# TP4 - Filtrage Collaboratif

## Imports

In [14]:
import numpy as np
import matplotlib.pyplot as plt

from sklearn.base import BaseEstimator,ClassifierMixin
from sklearn import metrics
from sklearn.svm import SVC
from sklearn import cross_validation

## Chargement des données

In [15]:
def loadMovieLens(path='./data100k'):
  # Get movie titles
  movies={}
  for line in open(path+'/u.item'):
    (id,title)=line.split('|')[0:2]
    movies[id]=title
  # Load data
  prefs={}
  for line in open(path+'/u.data'):
    (user,movieid,rating,ts)=line.split('\t')
    prefs.setdefault(user,{})
    prefs[user][movies[movieid]]=float(rating)
  return prefs

In [16]:
data = loadMovieLens()

## Séparation en données de Train et de Test

Pour pouvoir séparer les données en ensembles de Train et de Test, on construit la liste des couples (Utilisateurs, Objets) dont on connait les scores.
On extrait ensuite aléatoirement une portion (20%) de ces couples pour les données de test, et le reste sera utilisé en apprentissage.
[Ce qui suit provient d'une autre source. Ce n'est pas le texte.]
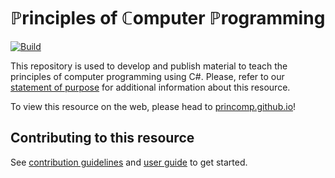 # ℙrinciples of ℂomputer ℙrogramming

[![Build](https://github.com/princomp/princomp.github.io/actions/workflows/build_and_deploy.yaml/badge.svg)](https://github.com/princomp/princomp.github.io/actions/workflows/build_and_deploy.yaml)

This repository is used to develop and publish material to teach the principles of computer programming using C#.
Please, refer to our [statement of purpose](https://princomp.github.io/docs/about/credits#purpose) for additional information about this resource.

To view this resource on the web,  please head to [princomp.github.io](https://princomp.github.io)!

## Contributing to this resource

See [contribution guidelines](https://princomp.github.io/docs/about/contributing) and [user guide](https://princomp.github.io/docs/about/user_guide) to get started.
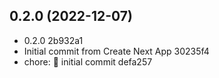 ## 0.2.0 (2022-12-07)

* 0.2.0 2b932a1
* Initial commit from Create Next App 30235f4
* chore: :tada: initial commit defa257



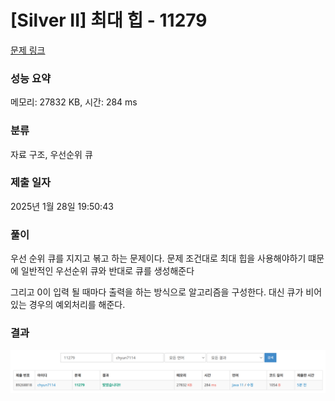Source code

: # [Silver II] 최대 힙 - 11279

[문제 링크](https://www.acmicpc.net/problem/11279)

### 성능 요약

메모리: 27832 KB, 시간: 284 ms

### 분류

자료 구조, 우선순위 큐

### 제출 일자

2025년 1월 28일 19:50:43

### 풀이

우선 순위 큐를 지지고 볶고 하는 문제이다. 
문제 조건대로 최대 힙을 사용해야하기 떄문에 일반적인 우선순위 큐와 반대로 큐를 생성해준다

그리고 0이 입력 될 때마다 출력을 하는 방식으로 알고리즘을 구성한다. 
대신 큐가 비어있는 경우의 예외처리를 해준다.

### 결과
![img.png](img.png)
Comme on ne souhaite ne pas évaluer les objets et les utilisateurs qui n'ont jamais été rencontré en apprentissage, on retire les couples correspondants de l'ensemble de test.
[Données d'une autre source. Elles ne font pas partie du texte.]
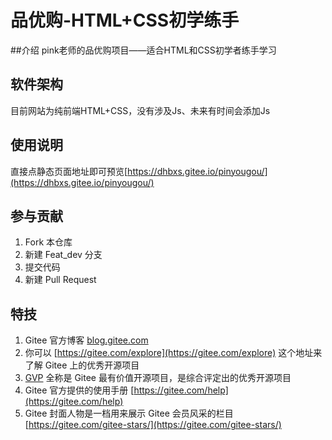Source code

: # 品优购-HTML+CSS初学练手

##介绍
pink老师的品优购项目——适合HTML和CSS初学者练手学习

## 软件架构
目前网站为纯前端HTML+CSS，没有涉及Js、未来有时间会添加Js


## 使用说明

直接点静态页面地址即可预览[https://dhbxs.gitee.io/pinyougou/](https://dhbxs.gitee.io/pinyougou/)


## 参与贡献

1.  Fork 本仓库
2.  新建 Feat_dev 分支
3.  提交代码
4.  新建 Pull Request


## 特技

1.  Gitee 官方博客 [blog.gitee.com](https://blog.gitee.com)
2.  你可以 [https://gitee.com/explore](https://gitee.com/explore) 这个地址来了解 Gitee 上的优秀开源项目
3.  [GVP](https://gitee.com/gvp) 全称是 Gitee 最有价值开源项目，是综合评定出的优秀开源项目
4.  Gitee 官方提供的使用手册 [https://gitee.com/help](https://gitee.com/help)
5.  Gitee 封面人物是一档用来展示 Gitee 会员风采的栏目 [https://gitee.com/gitee-stars/](https://gitee.com/gitee-stars/)

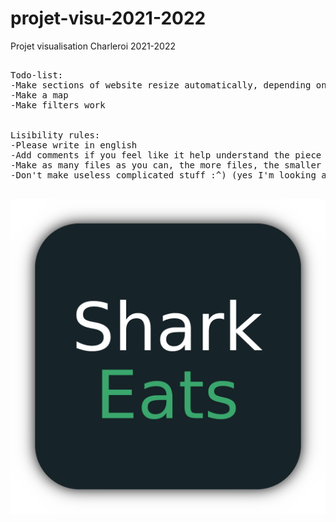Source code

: # projet-visu-2021-2022
Projet visualisation Charleroi 2021-2022

<pre>

Todo-list:
-Make sections of website resize automatically, depending on the size of the window
-Make a map
-Make filters work


Lisibility rules:
-Please write in english
-Add comments if you feel like it help understand the piece of code
-Make as many files as you can, the more files, the smaller they are, the easier they are to read.
-Don't make useless complicated stuff :^) (yes I'm looking at you Maxim lol)

</pre>

![alt text](https://github.com/DBChoco/projet-visu-2021-2022/blob/main/images/SharkEatsLogo.png)
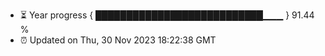 - ⏳ Year progress { ███████████████████████████▁▁▁ } 91.44 %
- ⏰ Updated on Thu, 30 Nov 2023 18:22:38 GMT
Il faut ensuite a partir de ces couples reconstruire le dictionnaire qui pour chaque utilisateur donne les objets qu'il a noté, ainsi que le dictionnaire qui pour chaque objet donne les utilisateurs qui l'ont noté.

In [17]:
# Recupère une représentation des données sous la forme triplets [user, item, note]
def getCouplesUsersItems(data):
    couples = []
    for u in data.keys():
        for i in data[u].keys():
            couples.append([u,i,data[u][i]])
    return couples

# Split l'ensemble des triplets [user, item, note] en testProp% données de test et (1 - testProp) données de train
def splitTrainTest(couples,testProp):
    perm = np.random.permutation(couples)
    splitIndex = int(testProp * len(couples))
    return perm[splitIndex:], perm[:splitIndex]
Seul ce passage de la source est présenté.